# [YOUR TASK]
Take the records below from their first line through the line holding "X1212422Y1405617D01*", and set each of those lines down exactly, without pictures.

---------- STUDY MATERIAL ----------

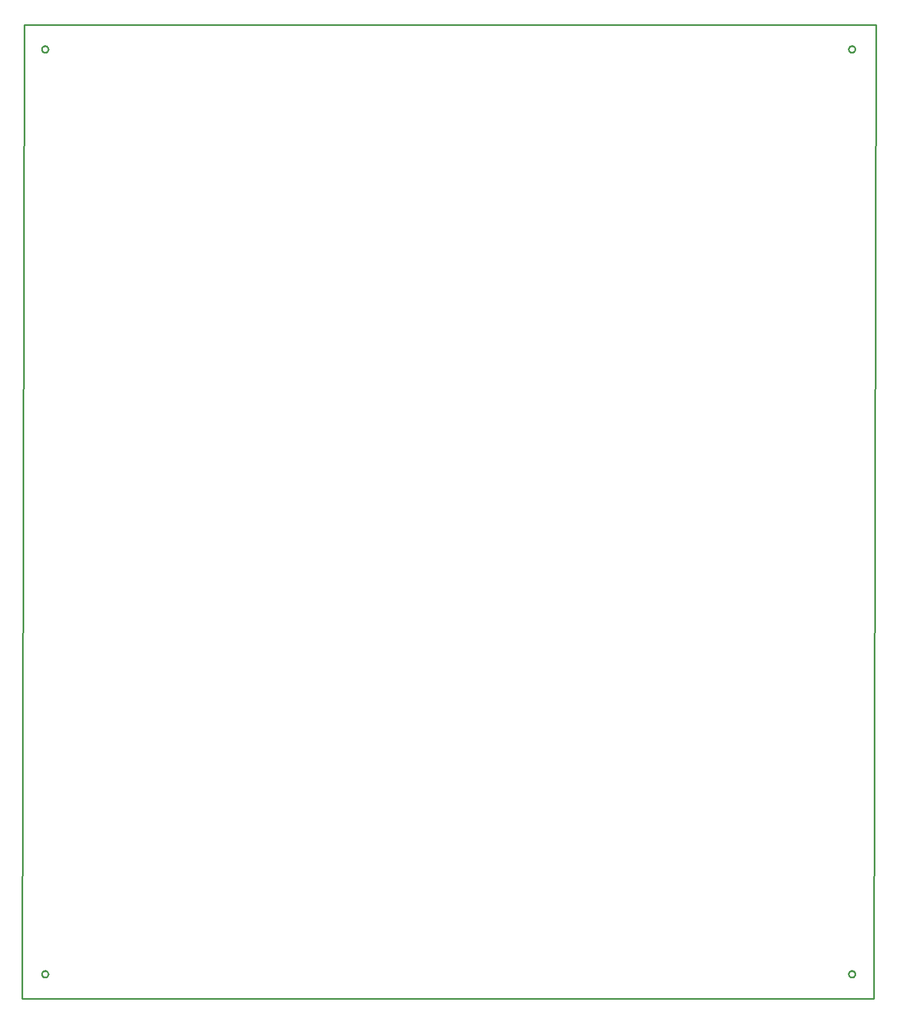
<source format=gbr>
G04 EAGLE Gerber RS-274X export*
G75*
%MOMM*%
%FSLAX34Y34*%
%LPD*%
%IN*%
%IPPOS*%
%AMOC8*
5,1,8,0,0,1.08239X$1,22.5*%
G01*
%ADD10C,0.254000*%


D10*
X-65000Y-48000D02*
X1244000Y-48000D01*
X1247000Y1447300D01*
X-62000Y1447300D01*
X-65000Y-48000D01*
X1215000Y1409719D02*
X1214937Y1409161D01*
X1214812Y1408614D01*
X1214627Y1408084D01*
X1214383Y1407578D01*
X1214084Y1407102D01*
X1213734Y1406663D01*
X1213337Y1406266D01*
X1212898Y1405916D01*
X1212422Y1405617D01*
X1211916Y1405373D01*
X1211386Y1405188D01*
X1210839Y1405063D01*
X1210281Y1405000D01*
X1209719Y1405000D01*
X1209161Y1405063D01*
X1208614Y1405188D01*
X1208084Y1405373D01*
X1207578Y1405617D01*
X1207102Y1405916D01*
X1206663Y1406266D01*
X1206266Y1406663D01*
X1205916Y1407102D01*
X1205617Y1407578D01*
X1205373Y1408084D01*
X1205188Y1408614D01*
X1205063Y1409161D01*
X1205000Y1409719D01*
X1205000Y1410281D01*
X1205063Y1410839D01*
X1205188Y1411386D01*
X1205373Y1411916D01*
X1205617Y1412422D01*
X1205916Y1412898D01*
X1206266Y1413337D01*
X1206663Y1413734D01*
X1207102Y1414084D01*
X1207578Y1414383D01*
X1208084Y1414627D01*
X1208614Y1414812D01*
X1209161Y1414937D01*
X1209719Y1415000D01*
X1210281Y1415000D01*
X1210839Y1414937D01*
X1211386Y1414812D01*
X1211916Y1414627D01*
X1212422Y1414383D01*
X1212898Y1414084D01*
X1213337Y1413734D01*
X1213734Y1413337D01*
X1214084Y1412898D01*
X1214383Y1412422D01*
X1214627Y1411916D01*
X1214812Y1411386D01*
X1214937Y1410839D01*
X1215000Y1410281D01*
X1215000Y1409719D01*
X1215000Y-10281D02*
X1214937Y-10839D01*
X1214812Y-11386D01*
X1214627Y-11916D01*
X1214383Y-12422D01*
X1214084Y-12898D01*
X1213734Y-13337D01*
X1213337Y-13734D01*
X1212898Y-14084D01*
X1212422Y-14383D01*
X1211916Y-14627D01*
X1211386Y-14812D01*
X1210839Y-14937D01*
X1210281Y-15000D01*
X1209719Y-15000D01*
X1209161Y-14937D01*
X1208614Y-14812D01*
X1208084Y-14627D01*
X1207578Y-14383D01*
X1207102Y-14084D01*
X1206663Y-13734D01*
X1206266Y-13337D01*
X1205916Y-12898D01*
X1205617Y-12422D01*
X1205373Y-11916D01*
X1205188Y-11386D01*
X1205063Y-10839D01*
X1205000Y-10281D01*
X1205000Y-9719D01*
X1205063Y-9161D01*
X1205188Y-8614D01*
X1205373Y-8084D01*
X1205617Y-7578D01*
X1205916Y-7102D01*
X1206266Y-6663D01*
X1206663Y-6266D01*
X1207102Y-5916D01*
X1207578Y-5617D01*
X1208084Y-5373D01*
X1208614Y-5188D01*
X1209161Y-5063D01*
X1209719Y-5000D01*
X1210281Y-5000D01*
X1210839Y-5063D01*
X1211386Y-5188D01*
X1211916Y-5373D01*
X1212422Y-5617D01*
X1212898Y-5916D01*
X1213337Y-6266D01*
X1213734Y-6663D01*
X1214084Y-7102D01*
X1214383Y-7578D01*
X1214627Y-8084D01*
X1214812Y-8614D01*
X1214937Y-9161D01*
X1215000Y-9719D01*
X1215000Y-10281D01*
X-25000Y1409719D02*
X-25063Y1409161D01*
X-25188Y1408614D01*
X-25373Y1408084D01*
X-25617Y1407578D01*
X-25916Y1407102D01*
X-26266Y1406663D01*
X-26663Y1406266D01*
X-27102Y1405916D01*
X-27578Y1405617D01*
X-28084Y1405373D01*
X-28614Y1405188D01*
X-29161Y1405063D01*
X-29719Y1405000D01*
X-30281Y1405000D01*
X-30839Y1405063D01*
X-31386Y1405188D01*
X-31916Y1405373D01*
X-32422Y1405617D01*
X-32898Y1405916D01*
X-33337Y1406266D01*
X-33734Y1406663D01*
X-34084Y1407102D01*
X-34383Y1407578D01*
X-34627Y1408084D01*
X-34812Y1408614D01*
X-34937Y1409161D01*
X-35000Y1409719D01*
X-35000Y1410281D01*
X-34937Y1410839D01*
X-34812Y1411386D01*
X-34627Y1411916D01*
X-34383Y1412422D01*
X-34084Y1412898D01*
X-33734Y1413337D01*
X-33337Y1413734D01*
X-32898Y1414084D01*
X-32422Y1414383D01*
X-31916Y1414627D01*
X-31386Y1414812D01*
X-30839Y1414937D01*
X-30281Y1415000D01*
X-29719Y1415000D01*
X-29161Y1414937D01*
X-28614Y1414812D01*
X-28084Y1414627D01*
X-27578Y1414383D01*
X-27102Y1414084D01*
X-26663Y1413734D01*
X-26266Y1413337D01*
X-25916Y1412898D01*
X-25617Y1412422D01*
X-25373Y1411916D01*
X-25188Y1411386D01*
X-25063Y1410839D01*
X-25000Y1410281D01*
X-25000Y1409719D01*
X-25000Y-10281D02*
X-25063Y-10839D01*
X-25188Y-11386D01*
X-25373Y-11916D01*
X-25617Y-12422D01*
X-25916Y-12898D01*
X-26266Y-13337D01*
X-26663Y-13734D01*
X-27102Y-14084D01*
X-27578Y-14383D01*
X-28084Y-14627D01*
X-28614Y-14812D01*
X-29161Y-14937D01*
X-29719Y-15000D01*
X-30281Y-15000D01*
X-30839Y-14937D01*
X-31386Y-14812D01*
X-31916Y-14627D01*
X-32422Y-14383D01*
X-32898Y-14084D01*
X-33337Y-13734D01*
X-33734Y-13337D01*
X-34084Y-12898D01*
X-34383Y-12422D01*
X-34627Y-11916D01*
X-34812Y-11386D01*
X-34937Y-10839D01*
X-35000Y-10281D01*
X-35000Y-9719D01*
X-34937Y-9161D01*
X-34812Y-8614D01*
X-34627Y-8084D01*
X-34383Y-7578D01*
X-34084Y-7102D01*
X-33734Y-6663D01*
X-33337Y-6266D01*
X-32898Y-5916D01*
X-32422Y-5617D01*
X-31916Y-5373D01*
X-31386Y-5188D01*
X-30839Y-5063D01*
X-30281Y-5000D01*
X-29719Y-5000D01*
X-29161Y-5063D01*
X-28614Y-5188D01*
X-28084Y-5373D01*
X-27578Y-5617D01*
X-27102Y-5916D01*
X-26663Y-6266D01*
X-26266Y-6663D01*
X-25916Y-7102D01*
X-25617Y-7578D01*
X-25373Y-8084D01*
X-25188Y-8614D01*
X-25063Y-9161D01*
X-25000Y-9719D01*
X-25000Y-10281D01*
M02*

</source>
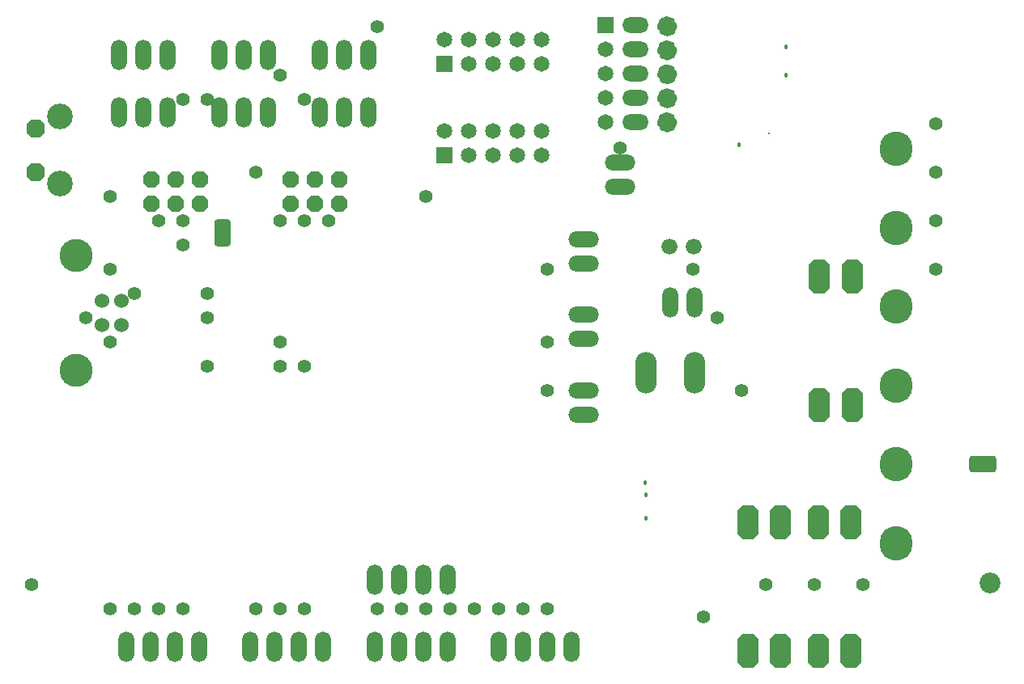
<source format=gbs>
G04 Layer_Color=16711935*
%FSLAX24Y24*%
%MOIN*%
G70*
G01*
G75*
%ADD29C,0.0600*%
G04:AMPARAMS|DCode=185|XSize=56mil|YSize=56mil|CornerRadius=28mil|HoleSize=0mil|Usage=FLASHONLY|Rotation=90.000|XOffset=0mil|YOffset=0mil|HoleType=Round|Shape=RoundedRectangle|*
%AMROUNDEDRECTD185*
21,1,0.0560,0.0000,0,0,90.0*
21,1,0.0000,0.0560,0,0,90.0*
1,1,0.0560,0.0000,0.0000*
1,1,0.0560,0.0000,0.0000*
1,1,0.0560,0.0000,0.0000*
1,1,0.0560,0.0000,0.0000*
%
%ADD185ROUNDEDRECTD185*%
%ADD221R,0.0651X0.0651*%
%ADD222C,0.0651*%
G04:AMPARAMS|DCode=223|XSize=139mil|YSize=89mil|CornerRadius=0mil|HoleSize=0mil|Usage=FLASHONLY|Rotation=90.000|XOffset=0mil|YOffset=0mil|HoleType=Round|Shape=Octagon|*
%AMOCTAGOND223*
4,1,8,0.0223,0.0695,-0.0223,0.0695,-0.0445,0.0473,-0.0445,-0.0473,-0.0223,-0.0695,0.0223,-0.0695,0.0445,-0.0473,0.0445,0.0473,0.0223,0.0695,0.0*
%
%ADD223OCTAGOND223*%

%ADD224O,0.0885X0.1710*%
%ADD225O,0.0660X0.1260*%
%ADD226P,0.0823X8X292.5*%
%ADD227C,0.1060*%
%ADD228C,0.1365*%
%ADD229P,0.0736X8X22.5*%
%ADD230O,0.1260X0.0660*%
%ADD231C,0.0660*%
%ADD232O,0.1084X0.0651*%
%ADD233R,0.0651X0.0651*%
%ADD234O,0.1360X0.1420*%
%ADD235C,0.0860*%
%ADD236C,0.0180*%
%ADD237C,0.0080*%
%ADD238C,0.0420*%
%ADD239R,0.0354X0.0704*%
%ADD240R,0.0704X0.0354*%
G04:AMPARAMS|DCode=241|XSize=56mil|YSize=56mil|CornerRadius=28mil|HoleSize=0mil|Usage=FLASHONLY|Rotation=180.000|XOffset=0mil|YOffset=0mil|HoleType=Round|Shape=RoundedRectangle|*
%AMROUNDEDRECTD241*
21,1,0.0560,0.0000,0,0,180.0*
21,1,0.0000,0.0560,0,0,180.0*
1,1,0.0560,0.0000,0.0000*
1,1,0.0560,0.0000,0.0000*
1,1,0.0560,0.0000,0.0000*
1,1,0.0560,0.0000,0.0000*
%
%ADD241ROUNDEDRECTD241*%
G04:AMPARAMS|DCode=242|XSize=52mil|YSize=69mil|CornerRadius=14.5mil|HoleSize=0mil|Usage=FLASHONLY|Rotation=180.000|XOffset=0mil|YOffset=0mil|HoleType=Round|Shape=RoundedRectangle|*
%AMROUNDEDRECTD242*
21,1,0.0520,0.0400,0,0,180.0*
21,1,0.0230,0.0690,0,0,180.0*
1,1,0.0290,-0.0115,0.0200*
1,1,0.0290,0.0115,0.0200*
1,1,0.0290,0.0115,-0.0200*
1,1,0.0290,-0.0115,-0.0200*
%
%ADD242ROUNDEDRECTD242*%
G04:AMPARAMS|DCode=243|XSize=52mil|YSize=69mil|CornerRadius=14.5mil|HoleSize=0mil|Usage=FLASHONLY|Rotation=270.000|XOffset=0mil|YOffset=0mil|HoleType=Round|Shape=RoundedRectangle|*
%AMROUNDEDRECTD243*
21,1,0.0520,0.0400,0,0,270.0*
21,1,0.0230,0.0690,0,0,270.0*
1,1,0.0290,-0.0200,-0.0115*
1,1,0.0290,-0.0200,0.0115*
1,1,0.0290,0.0200,0.0115*
1,1,0.0290,0.0200,-0.0115*
%
%ADD243ROUNDEDRECTD243*%
D29*
X13668Y24697D02*
D03*
Y25689D02*
D03*
X14458D02*
D03*
Y24697D02*
D03*
D185*
X32000Y13000D02*
D03*
X31000D02*
D03*
X30000D02*
D03*
X29000D02*
D03*
X28000D02*
D03*
X27000D02*
D03*
X26000D02*
D03*
X25000D02*
D03*
X22000D02*
D03*
X21000D02*
D03*
X20000D02*
D03*
X14000D02*
D03*
X15000D02*
D03*
X16000D02*
D03*
X17000D02*
D03*
X35000Y32000D02*
D03*
X32000Y22000D02*
D03*
X10740Y14000D02*
D03*
D221*
X27740Y31690D02*
D03*
Y35440D02*
D03*
D222*
Y32690D02*
D03*
X28740Y31690D02*
D03*
Y32690D02*
D03*
X29740Y31690D02*
D03*
Y32690D02*
D03*
X30740Y31690D02*
D03*
Y32690D02*
D03*
X31740Y31690D02*
D03*
Y32690D02*
D03*
X27740Y36440D02*
D03*
X28740Y35440D02*
D03*
Y36440D02*
D03*
X29740Y35440D02*
D03*
Y36440D02*
D03*
X30740Y35440D02*
D03*
Y36440D02*
D03*
X31740Y35440D02*
D03*
Y36440D02*
D03*
X34397Y33057D02*
D03*
Y34057D02*
D03*
Y35057D02*
D03*
Y36057D02*
D03*
D223*
X43200Y21380D02*
D03*
X44540D02*
D03*
Y26680D02*
D03*
X43200D02*
D03*
X41590Y11254D02*
D03*
X40250D02*
D03*
Y16554D02*
D03*
X41590D02*
D03*
X44490Y16550D02*
D03*
X43150D02*
D03*
Y11250D02*
D03*
X44490D02*
D03*
D224*
X36057Y22717D02*
D03*
X38057D02*
D03*
D225*
X33000Y11421D02*
D03*
X32000D02*
D03*
X31000D02*
D03*
X30000D02*
D03*
X27878Y14173D02*
D03*
X26878D02*
D03*
X25878D02*
D03*
X24878D02*
D03*
X27878Y11417D02*
D03*
X26878D02*
D03*
X25878D02*
D03*
X24878D02*
D03*
X24622Y35827D02*
D03*
X23622D02*
D03*
X22622D02*
D03*
X18488D02*
D03*
X19488D02*
D03*
X20488D02*
D03*
X16354D02*
D03*
X15354D02*
D03*
X14354D02*
D03*
X37059Y25630D02*
D03*
X38059D02*
D03*
X22760Y11417D02*
D03*
X21760D02*
D03*
X20760D02*
D03*
X19760D02*
D03*
X20488Y33465D02*
D03*
X19488D02*
D03*
X18488D02*
D03*
X22622D02*
D03*
X23622D02*
D03*
X24622D02*
D03*
X16354D02*
D03*
X15354D02*
D03*
X14354D02*
D03*
X17642Y11417D02*
D03*
X16642D02*
D03*
X15642D02*
D03*
X14642D02*
D03*
D226*
X10927Y32780D02*
D03*
Y31000D02*
D03*
D227*
X11907Y33270D02*
D03*
Y30510D02*
D03*
D228*
X12598Y22827D02*
D03*
Y27559D02*
D03*
D229*
X21421Y29676D02*
D03*
Y30676D02*
D03*
X22421Y29676D02*
D03*
Y30676D02*
D03*
X23421Y29676D02*
D03*
Y30676D02*
D03*
X15695Y29676D02*
D03*
Y30676D02*
D03*
X16695Y29676D02*
D03*
Y30676D02*
D03*
X17695Y29676D02*
D03*
Y30676D02*
D03*
D230*
X33504Y27217D02*
D03*
Y28217D02*
D03*
Y24106D02*
D03*
Y25106D02*
D03*
X34990Y31370D02*
D03*
Y30370D02*
D03*
X33504Y20996D02*
D03*
Y21996D02*
D03*
D231*
X37008Y27913D02*
D03*
X38008D02*
D03*
D232*
X35613Y33057D02*
D03*
Y34057D02*
D03*
Y35057D02*
D03*
Y36057D02*
D03*
Y37057D02*
D03*
D233*
X34397D02*
D03*
D234*
X46370Y31945D02*
D03*
Y28695D02*
D03*
Y25445D02*
D03*
Y22195D02*
D03*
Y18945D02*
D03*
Y15695D02*
D03*
D235*
X50207Y14055D02*
D03*
D236*
X36020Y18200D02*
D03*
X41830Y36140D02*
D03*
X41826Y34996D02*
D03*
X39890Y32123D02*
D03*
X36060Y17700D02*
D03*
X36050Y16730D02*
D03*
D237*
X41130Y32600D02*
D03*
D238*
X37126Y33041D02*
G03*
X37126Y33041I-200J0D01*
G01*
Y34031D02*
G03*
X37126Y34031I-200J0D01*
G01*
Y35020D02*
G03*
X37126Y35020I-200J0D01*
G01*
Y36009D02*
G03*
X37126Y36009I-200J0D01*
G01*
Y36998D02*
G03*
X37126Y36998I-200J0D01*
G01*
D239*
X49920Y18948D02*
D03*
D240*
X18624Y28504D02*
D03*
D241*
X21000Y23000D02*
D03*
X22000D02*
D03*
X21000Y24000D02*
D03*
X14000Y27000D02*
D03*
X15000Y26000D02*
D03*
X18000D02*
D03*
Y25000D02*
D03*
Y23000D02*
D03*
X39000Y25000D02*
D03*
X38000Y27000D02*
D03*
X48000Y29000D02*
D03*
Y33000D02*
D03*
Y27000D02*
D03*
Y31000D02*
D03*
X32000Y24000D02*
D03*
Y27000D02*
D03*
X40000Y22000D02*
D03*
X21000Y29000D02*
D03*
X22000D02*
D03*
X27000Y30000D02*
D03*
X23000Y29000D02*
D03*
X17000Y34000D02*
D03*
X18000D02*
D03*
X21000Y35000D02*
D03*
X22000Y34000D02*
D03*
X17000Y28000D02*
D03*
X16000Y29000D02*
D03*
X14000Y30000D02*
D03*
X17000Y29000D02*
D03*
X14000Y24000D02*
D03*
X13000Y25000D02*
D03*
X25000Y37000D02*
D03*
X20000Y31000D02*
D03*
X41000Y14000D02*
D03*
X43000D02*
D03*
X45000D02*
D03*
X38410Y12640D02*
D03*
D242*
X50210Y18940D02*
D03*
X49610D02*
D03*
D243*
X18632Y28794D02*
D03*
Y28194D02*
D03*
M02*

</source>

----------

# [RESPONSE AREA]
<source format=gbr>
G04 EAGLE Gerber RS-274X export*
G75*
%MOMM*%
%FSLAX34Y34*%
%LPD*%
%IN*%
%IPPOS*%
%AMOC8*
5,1,8,0,0,1.08239X$1,22.5*%
G01*
%ADD10C,0.254000*%


D10*
X-65000Y-48000D02*
X1244000Y-48000D01*
X1247000Y1447300D01*
X-62000Y1447300D01*
X-65000Y-48000D01*
X1215000Y1409719D02*
X1214937Y1409161D01*
X1214812Y1408614D01*
X1214627Y1408084D01*
X1214383Y1407578D01*
X1214084Y1407102D01*
X1213734Y1406663D01*
X1213337Y1406266D01*
X1212898Y1405916D01*
X1212422Y1405617D01*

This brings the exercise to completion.